Les acteurs du NewSpace se signalent par une approche entrepreneuriale, innovante et digitale des activités spatiales. Ces activités sont centrées sur le lancement de satellites de télécommunications en orbite basse. Cependant il serait trop réducteur de ne pas tenir compte d’enjeux plus larges touchant à la fois au contrôle et à la finalité de l’activité spatiale.

Trois questions se posent ainsi au sujet du NewSpace :

  • Quelles sont les innovations technologiques du NewSpace ?
  • Quels sont les enjeux géopolitiques du NewSpace ?
  • Quelle sont les visions sous-jacentes au NewSpace — peut-on parler d’une nouvelle étape au sein de l’ère spatiale, ou bien celle-ci n’est-elle pas en réalité déjà derrière nous ?

 

Les innovations technologiques du New Space

Le NewSpace est aujourd’hui tiré par une demande globale croissante d’accès à l’espace sous forme de satellites de télécommunications. Cette demande globale croissante résulte d’une réduction du coût global de l’accès à l’espace : d’une part le coût des lancements diminue ; d’autre part le coût et le risque des satellites diminue en raison de leur miniaturisation et de leur déploiement en réseau.

De nombreuses innovations concernent les lanceurs : réutilisabilité, petits systèmes de propulsion pour permettre aux satellites de se replacer dans une constellation, ainsi que des systèmes destinés à propulser des voyages interplanétaires (notamment nucléaires). Parmi les nouvelles technologies mobilisées, l’impression 3D.

Au-delà du lancement de satellites de télécommunications, le NewSpace est porté par une vision économique fondée sur l’exploitation de ressources spatiales, à commencer par celles de la Lune. La Chine a ainsi posé en janvier 2019 un module d’exploration Chang’e-4 sur la face cachée de la Lune pour recueillir des échantillons et effectuer des mesures. L’exploration est loin d’être terminée et pourrait entraîner la construction d’une base.

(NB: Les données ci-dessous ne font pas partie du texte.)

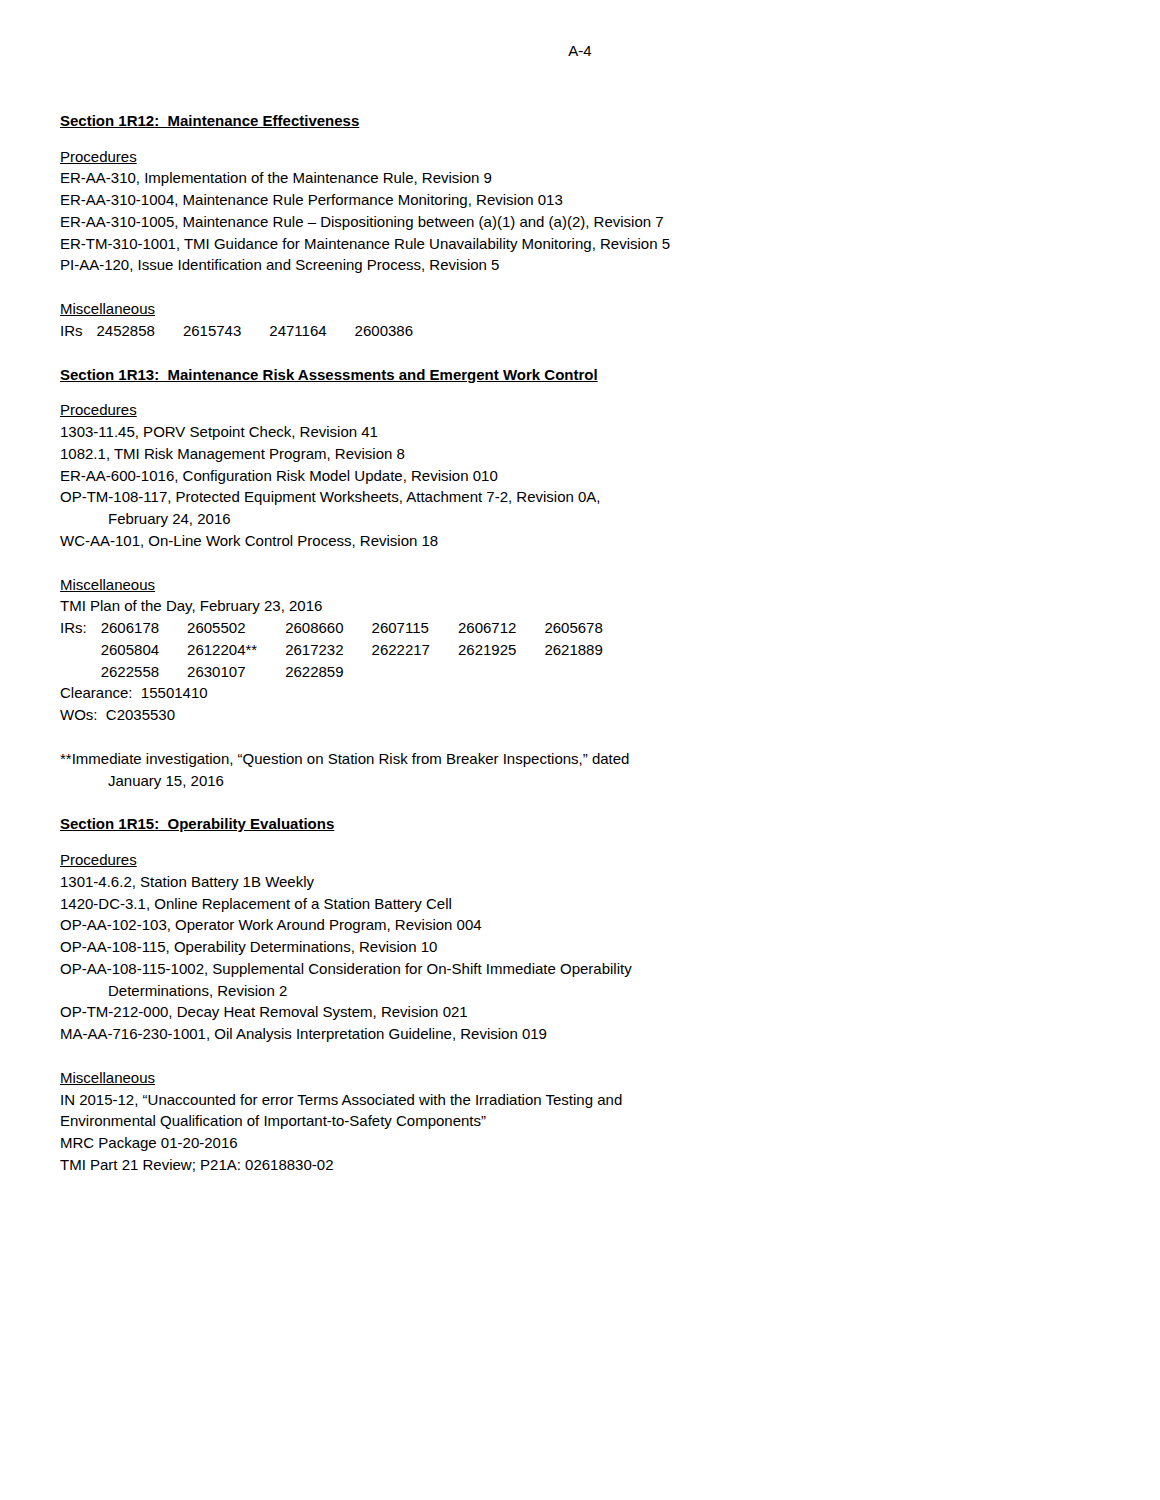A-4
Section 1R12: Maintenance Effectiveness
Procedures
ER-AA-310, Implementation of the Maintenance Rule, Revision 9
ER-AA-310-1004, Maintenance Rule Performance Monitoring, Revision 013
ER-AA-310-1005, Maintenance Rule – Dispositioning between (a)(1) and (a)(2), Revision 7
ER-TM-310-1001, TMI Guidance for Maintenance Rule Unavailability Monitoring, Revision 5
PI-AA-120, Issue Identification and Screening Process, Revision 5
Miscellaneous
| IRs | 2452858 | 2615743 | 2471164 | 2600386 |
Section 1R13: Maintenance Risk Assessments and Emergent Work Control
Procedures
1303-11.45, PORV Setpoint Check, Revision 41
1082.1, TMI Risk Management Program, Revision 8
ER-AA-600-1016, Configuration Risk Model Update, Revision 010
OP-TM-108-117, Protected Equipment Worksheets, Attachment 7-2, Revision 0A,
February 24, 2016
WC-AA-101, On-Line Work Control Process, Revision 18
Miscellaneous
TMI Plan of the Day, February 23, 2016
| IRs: | 2606178 | 2605502 | 2608660 | 2607115 | 2606712 | 2605678 |
| | 2605804 | 2612204** | 2617232 | 2622217 | 2621925 | 2621889 |
| | 2622558 | 2630107 | 2622859 | | | |
Clearance: 15501410
WOs: C2035530
**Immediate investigation, “Question on Station Risk from Breaker Inspections,” dated
January 15, 2016
Section 1R15: Operability Evaluations
Procedures
1301-4.6.2, Station Battery 1B Weekly
1420-DC-3.1, Online Replacement of a Station Battery Cell
OP-AA-102-103, Operator Work Around Program, Revision 004
OP-AA-108-115, Operability Determinations, Revision 10
OP-AA-108-115-1002, Supplemental Consideration for On-Shift Immediate Operability
Determinations, Revision 2
OP-TM-212-000, Decay Heat Removal System, Revision 021
MA-AA-716-230-1001, Oil Analysis Interpretation Guideline, Revision 019
Miscellaneous
IN 2015-12, “Unaccounted for error Terms Associated with the Irradiation Testing and
Environmental Qualification of Important-to-Safety Components”
MRC Package 01-20-2016
TMI Part 21 Review; P21A: 02618830-02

Les entreprises les plus emblématiques du NewSpace sont Blue Origin et SpaceX. Toutes deux sont portées par des visions à long terme qui vont bien au-delà du cadre d’une économie cislunaire. Les deux entreprises visent à faciliter les voyages spatiaux privés afin de permettre la libre colonisation de l’espace, via des satellites habitables ou par l’installation sur d’autres astres.

 

Les enjeux géopolitiques du NewSpace

Le NewSpace n’est cependant pas seulement déterminé par des facteurs économiques. Les technologies spatiales constituent de fait depuis longtemps un domaine de rivalité entre les grandes puissances. Qu’il s’agisse de satellites quantiques ou de nouvelles armes anti-satellites, le contrôle des infrastructures de télécommunications spatiales fait actuellement l’objet d’une nouvelle compétition technologique globale. Les USA envisagent notamment d’établir une “force de l’espace” comme nouvelle branche de leur forces armées.

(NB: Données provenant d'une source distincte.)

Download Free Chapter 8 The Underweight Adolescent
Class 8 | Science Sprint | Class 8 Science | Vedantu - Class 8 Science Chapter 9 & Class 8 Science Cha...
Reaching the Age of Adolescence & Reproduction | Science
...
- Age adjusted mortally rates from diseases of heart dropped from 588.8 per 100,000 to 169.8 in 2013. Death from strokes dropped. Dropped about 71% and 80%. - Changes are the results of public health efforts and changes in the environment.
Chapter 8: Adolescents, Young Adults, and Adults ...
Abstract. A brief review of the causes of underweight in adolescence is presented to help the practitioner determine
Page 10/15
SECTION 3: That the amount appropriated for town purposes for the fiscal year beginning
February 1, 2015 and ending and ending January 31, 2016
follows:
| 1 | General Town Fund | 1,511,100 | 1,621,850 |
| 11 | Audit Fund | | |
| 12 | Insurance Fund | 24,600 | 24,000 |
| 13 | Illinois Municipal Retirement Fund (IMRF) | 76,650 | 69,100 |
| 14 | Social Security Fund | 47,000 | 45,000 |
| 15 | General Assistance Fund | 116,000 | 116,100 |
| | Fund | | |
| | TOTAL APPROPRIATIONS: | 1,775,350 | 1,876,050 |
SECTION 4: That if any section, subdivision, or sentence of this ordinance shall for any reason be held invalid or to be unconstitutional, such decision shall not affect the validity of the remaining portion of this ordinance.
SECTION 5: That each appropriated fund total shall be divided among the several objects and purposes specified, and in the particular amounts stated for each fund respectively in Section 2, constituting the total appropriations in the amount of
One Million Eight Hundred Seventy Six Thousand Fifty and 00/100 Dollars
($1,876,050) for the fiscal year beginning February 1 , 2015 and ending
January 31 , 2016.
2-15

La démocratisation de l’accès à l’espace, la croissance de l’activité spatiale privée, et l’émergence de nouvelles capacités et contre-mesures spatiales militaires suscitent une remise en question du cadre multilatéral actuel de la gouvernance spatiale.

 

Les visions sous-jacentes au NewSpace

L’exploitation commerciale ou militaire de l’espace ne suffit pas pour motiver la colonisation de l’espace. Les rivalités économique et militaire peuvent justifier le développement du secteur spatial seulement jusqu’à un certain point. En l’absence de vision à long terme de la colonisation de l’espace, l’ère spatiale pourrait bien en réalité se situer derrière nous.

Par le degré de coordination dans le temps et l’espace qu’elle suppose, une telle vision à long ne peut que reposer sur un acte de foi, de nature héroïque ou religieuse. L’innovation technologique peut mettre l’espace à portée des individus, mais elle ne peut pas créer le désir d’aller dans l’espace, et encore moins imposer ce désir à des individus uniquement centrés sur la consommation du temps présent.

La difficulté de coordination est un problème qui dépasse la question de la conquête spatiale. Elle se manifeste plus directement dans les dégâts, notamment écologiques, engendrés par la forte croissance de l’humanité suite aux révolutions industrielles.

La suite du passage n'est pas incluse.